__Фрагмент для чтения__
--*--

Чтобы составить сколько-то здравую картину, я, помимо сражений с итальянскими оригиналами, познакомился с переводами стихов Павезе на столь близкий ему английский язык и сам перевел несколько стихотворений. Английские переводы сплошь плохи – по общей на всех простой, но никак не уважительной причине. Собственно, по той же причине плохи очень многие переводы свободных, нерифмованных, не следующих четкому размеру стихов. Беда состоит в том, что большинство переводчиков переводят такие стихи более или менее буквально, слово в слово, строку за строкой, почти не обращая внимания на присутствующие в них просодические элементы самой различной, часто нетривиальной природы (созвучия, ритмизированные фрагменты и кусочки рифм, скрытое цитирование, иные милые поэтические игры). У самого Павезе просодии более чем достаточно. Да и качество ее весьма недурно.

--*--

__Материал__
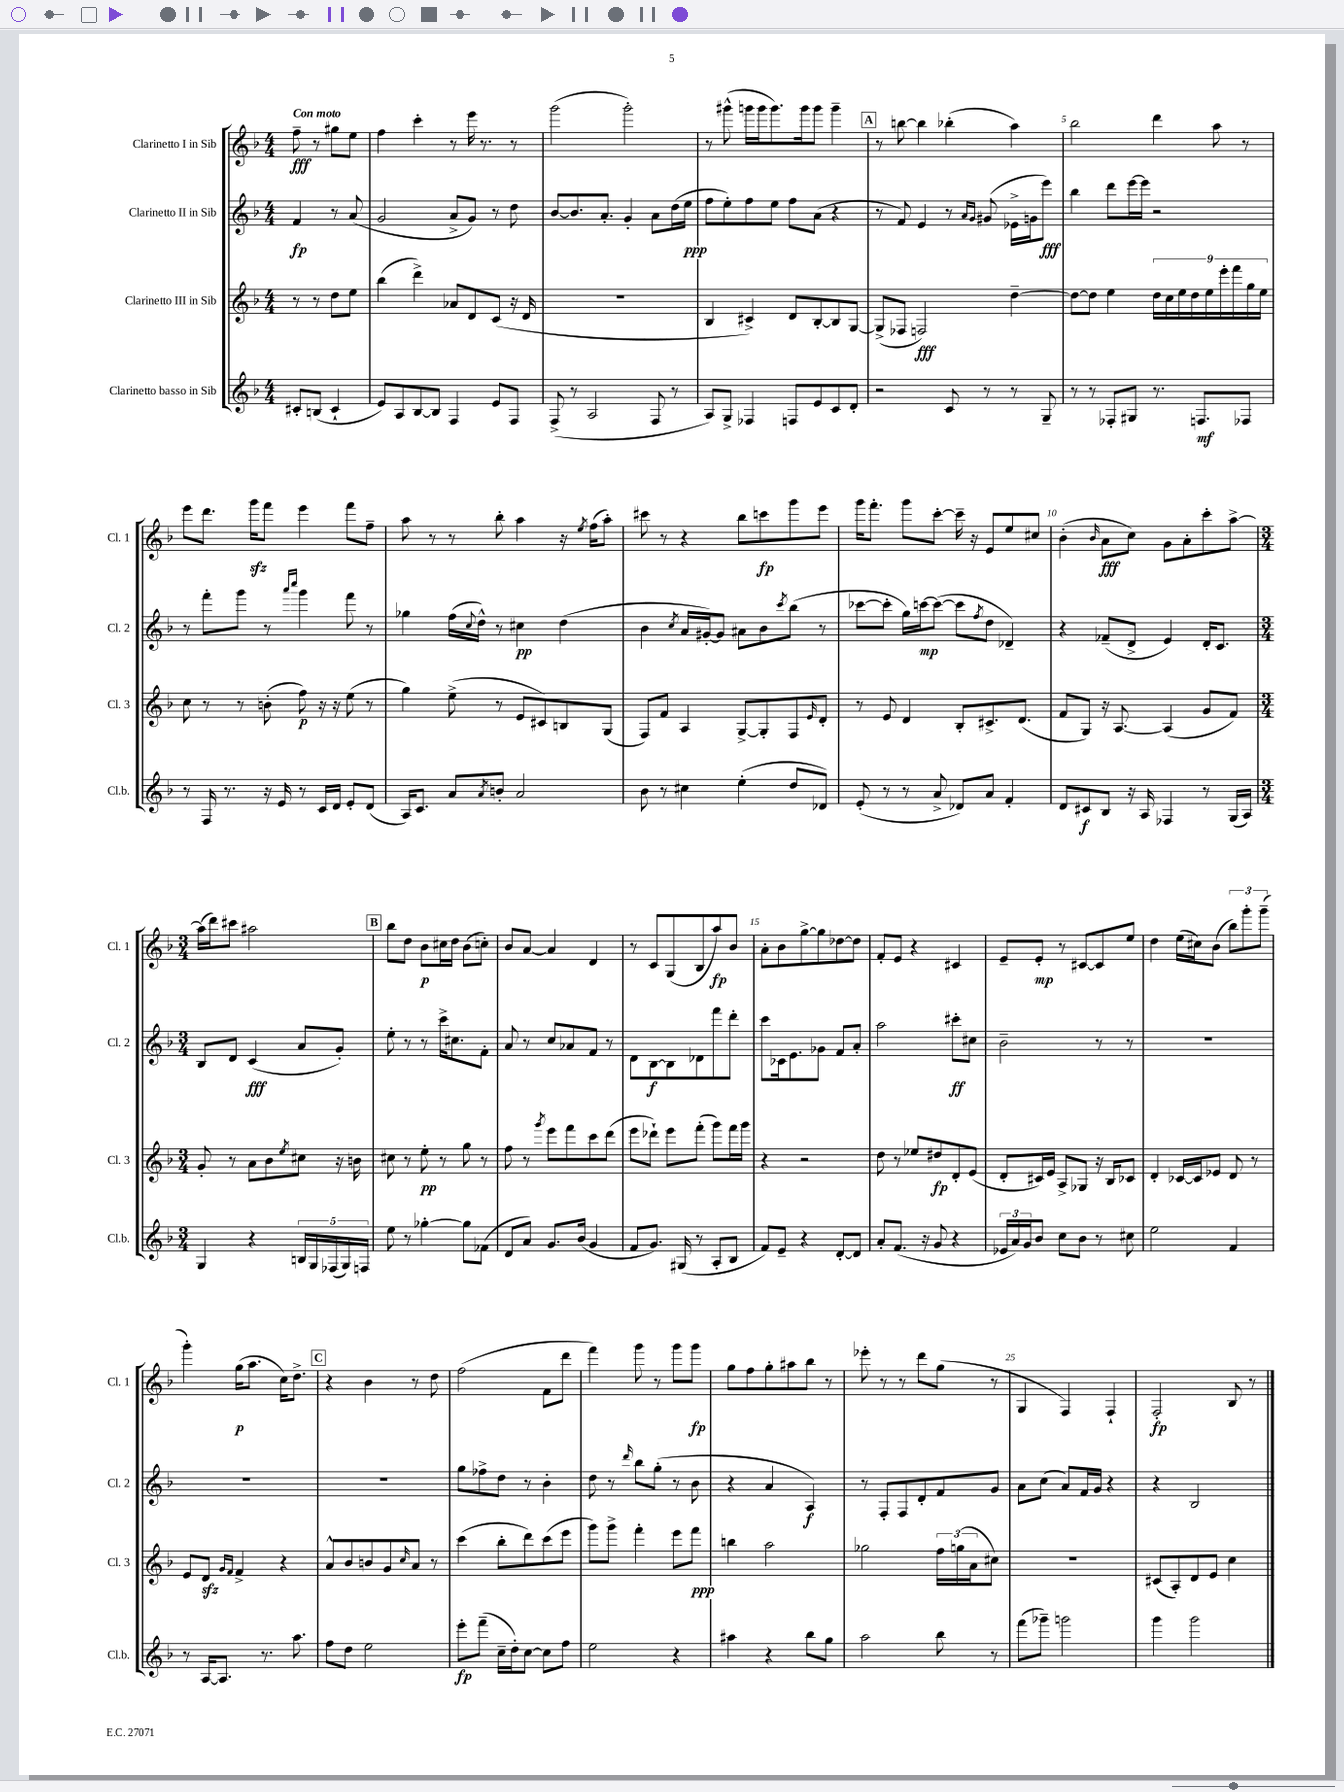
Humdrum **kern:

**kern	**kern	**kern	**kern
*staff4	*staff3	*staff2	*staff1
*clefG2	*clefG2	*clefG2	*clefG2
*k[b-]	*k[b-]	*k[b-]	*k[b-]
*M4/4	*M4/4	*M4/4	*M4/4
8c#'	8r	4f	8ff~
(8B	8r	.	8r
4c#`	8dd	8r	8gg#
.	8ee	(8a	8ee
=	=	=	=
8e)	(4bb-	2g	4ff
8A	.	.	.
[8B-	4ddd^)	.	4ccc'
8B-]	.	.	.
4F	8a-	8a^	8r
.	8d	8g)	16eee
.	.	.	8.r
8e	(8c	8r	.
8F	16r	8dd	8r
.	16d	.	.
=	=	=	=
(8F^	1r	[8b-	(2ggg
8r	.	8.b-]	.
2A	.	.	.
.	.	8.a'	.
.	.	4g'	2ggg')
8F	.	8a	.
8r	.	(16dd	.
.	.	16ee	.
=	=	=	=
8A)	4B-	8ff	8r
8G^	.	8ee')	(8ggg#^^
4F-	4c#^)	8ff	16ggg
.	.	.	16ggg
.	.	8ee	8.ggg)
8F	8d	8ff	.
.	.	.	16ggg
8e	[8B-'	(8a	8ggg
8c	8B-]	4r	4ggg~
8d'	[8G	.	.
=	=	=	=
2r	(8G^]	8r	8r
.	8F-	8f)	[8bb
.	2F)	4e	4bb]
8c	.	8r	(4bb-'
.	.	16qqa	.
.	.	16qqg	.
8r	.	(8g#	.
8r	[4dd~	16e-^	4aa)
.	.	16g	.
8G~	.	8eee)	.
=	=	=	=
8r	8dd_	4bb-	2bb-
8r	8dd]	.	.
8F-'	4ee	8ddd	.
8G#	.	[16eee	.
.	.	16eee]	.
8.r	18dd	2r	4ddd
.	18cc	.	.
.	18ee	.	.
.	18dd	.	.
8.F	.	.	.
.	18ee	.	.
.	.	.	8aa
.	18eee'	.	.
.	18fff	.	.
8F-	.	.	8r
.	18gg	.	.
.	18ee	.	.
=	=	=	=
8r	8cc	8r	8eee
16F	8r	8fff'	8.ddd
8.r	.	.	.
.	8r	8ggg	.
.	.	.	16ggg
16r	(8b'	8r	8fff
16e	.	.	.
.	.	16qqaaa	.
.	.	16qqcccc	.
8r	8ff)	4ggg	4eee
16c	16r	.	.
16d	16r	.	.
8e'	(8ee	8fff	8fff
(8d	8r	8r	8ff~
=	=	=	=
16A)	4gg)	4gg-	8aa
8.c	.	.	.
.	.	.	8r
8a	(8ee^	(16ff	8r
.	.	8qqcc	.
.	.	16dd^^)	.
8qa	.	.	.
8b'	8r	8r	8bb-'
2a	8e	4cc#	4aa
.	8c#)	.	.
.	8B	(4dd	16r
.	.	.	8qee
.	.	.	(16ff
.	(8G	.	8aa')
=	=	=	=
8b-	8F)	4b-	8ccc#
8r	8f	.	8r
.	.	8qcc	.
4cc#	4A	16a	4r
.	.	[16g#')	.
.	.	8g#]	.
(4ee'	[8G^	8a#	8bb-
.	8G']	8b-	8ccc
.	.	8qccc	.
8dd	8F	(8bb-	8ggg
.	16qqe	.	.
8d-)	8d'	8r	8eee
=	=	=	=
(8e'	8r	[8ccc-	16ggg
.	.	.	8.fff'
8r	8e	8ccc-']	.
8r	4d	16gg)	8ggg
.	.	[16ccc	.
8a^	.	(8ccc_	[8ccc'
8d-)	8B-'	8ccc]	16ccc~]
.	.	.	16r
.	.	8qff	.
8a	8.c#^	8dd	8e
4f'	.	4d-~)	8ee
.	(8.d	.	.
.	.	.	8cc#
=	=	=	=
8d	8f	4r	(4b-'
8c#	8G)	.	.
.	.	.	16qqb-
8B-	16r	(8f-~	8a
.	[8.A	.	.
16r	.	8d^	8cc)
16A	.	.	.
4F-	(4A]	4e)	8g
.	.	.	8a'
8r	8g	16d'	8ccc'
.	.	8.c	.
(16G	8f)	.	[8aa^
16A)	.	.	.
=	=	=	=
*M3/4	*M3/4	*M3/4	*M3/4
4G	8g'	8B-	(16aa]
.	.	.	16ddd)
.	8r	8d	8ccc#
4r	8a	(4c	2aa#
.	8b-	.	.
.	8qee	.	.
20B	8cc#	8a	.
20G	.	.	.
(20F-	.	.	.
.	16r	8g')	.
20G)	.	.	.
.	16b	.	.
20F	.	.	.
=	=	=	=
8ee	8cc#	8ee'	8bb-
8r	8r	8r	8dd
[4gg-'	8ee'	8r	8b-
.	8r	16ccc^	16cc#
.	.	8.cc#	16dd
8gg-]	8gg	.	(8b-
(8f-	8r	8f'	8cc')
=	=	=	=
8d	8ff	8a	8b-
8a)	8r	8r	[8a
.	8qggg	.	.
8.g	8eee	8cc	4a]
.	8fff	8a-	.
(16b-	.	.	.
4g	8ccc	8f	4d
.	(8ddd	8r	.
=	=	=	=
8f	8eee	8d	8r
8.g)	8ddd-`)	[8B-	8c
.	8eee	8B-]	(8G
(16G#	.	.	.
8r	(8fff'	8d-	8B-
8A'	8ggg)	8fff	8aa)
8B-	16fff	8ddd'	8b-
.	16ggg	.	.
=	=	=	=
8f)	4r	8ccc	8a'
8e~	.	16c-	8b-
.	.	8.e	.
4r	2r	.	[8gg^
.	.	8g-	8gg]
[8d'	.	8f	[8dd-
8d]	.	8a'	8dd-]
=	=	=	=
8a'	8dd	2aa	8f'
(8.f	8r	.	8e
.	8ee-	.	4r
16r	.	.	.
8g	8dd#	.	.
4r	8d'	8ccc#'	4c#
.	(8e	8cc#	.
=	=	=	=
24e-	8d'	2b-~	8e~
24a)	.	.	.
24g	.	.	.
8b-	16c#)	.	8e'
.	16e	.	.
8cc	8A^	.	8r
8b-	8G-	.	[8c#
8r	16r	8r	8c#]
.	16B-	.	.
8cc#	8c-	8r	8ee
=	=	=	=
2ee	4d'	2.r	4dd
.	[16c-	.	(16ee
.	16c-]	.	16cc#)
.	8e-	.	(8b-
4f	8d	.	12bb-)
.	.	.	12ggg'
.	8r	.	.
.	.	.	(12ggg~
=	=	=	=
8r	8e	2.r	4ggg')
[16A	8d	.	.
8.A]	.	.	.
.	16qqg	.	.
.	16qqf	.	.
.	4f^	.	(16gg
.	.	.	8.aa
8.r	.	.	.
.	4r	.	16cc)
8.aa	.	.	8.dd^
=	=	=	=
8ff	8a^^	2.r	4r
8dd	8b-	.	.
2ee	8b	.	4b-
.	8g	.	.
.	16qqcc	.	.
.	8a	.	8r
.	8r	.	8dd
=	=	=	=
8eee'	(4ccc	8gg	(2ff
(8fff~	.	8ff-^	.
16cc~	8bb-'	8dd	.
16dd')	.	.	.
[8cc	8ddd)	8r	.
8cc]	(8ccc	4b-'	8f
8ff	8eee	.	8ddd
=	=	=	=
2ee	8ggg)	8dd	4fff)
.	8ggg^	8r	.
.	.	16qqddd	.
.	4fff'	8bb-	8ggg
.	.	(8gg'	8r
4r	8eee	8r	8ggg
.	8fff	8b-	8ggg
=	=	=	=
4aa#	4bb	4r	8gg
.	.	.	8ff
4r	2aa	4a	8gg'
.	.	.	8aa#
8bb-	.	4A)	8bb-
8gg	.	.	8r
=	=	=	=
2aa	2gg-	8r	8eee-'
.	.	8F'	8r
.	.	8F	8r
.	.	8d'	8ddd
8bb-	24ff	8f	(8gg
.	(24gg	.	.
.	24a	.	.
8r	8cc#)	8g	8r
=	=	=	=
(8fff	2.r	8a	4G
8ggg-~)	.	(8cc	.
2ggg	.	8a)	4F)
.	.	16f	.
.	.	16g	.
.	.	4r	4F`
=	=	=	=
4ggg	(8c#	4r	2F'
.	8A')	.	.
2ggg	8d	2B-	.
.	8e	.	.
.	4cc	.	8B-
.	.	.	8r
==	==	==	==
*-	*-	*-	*-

--*--

__Задание__
Выведите без изменений часть фрагмента о переводах Павезе от слов «Чтобы составить сколько-то» до слов «ее весьма недурно.» включительно.

__Правильный ответ__
Чтобы составить сколько-то здравую картину, я, помимо сражений с итальянскими оригиналами, познакомился с переводами стихов Павезе на столь близкий ему английский язык и сам перевел несколько стихотворений. Английские переводы сплошь плохи – по общей на всех простой, но никак не уважительной причине. Собственно, по той же причине плохи очень многие переводы свободных, нерифмованных, не следующих четкому размеру стихов. Беда состоит в том, что большинство переводчиков переводят такие стихи более или менее буквально, слово в слово, строку за строкой, почти не обращая внимания на присутствующие в них просодические элементы самой различной, часто нетривиальной природы (созвучия, ритмизированные фрагменты и кусочки рифм, скрытое цитирование, иные милые поэтические игры). У самого Павезе просодии более чем достаточно. Да и качество ее весьма недурно.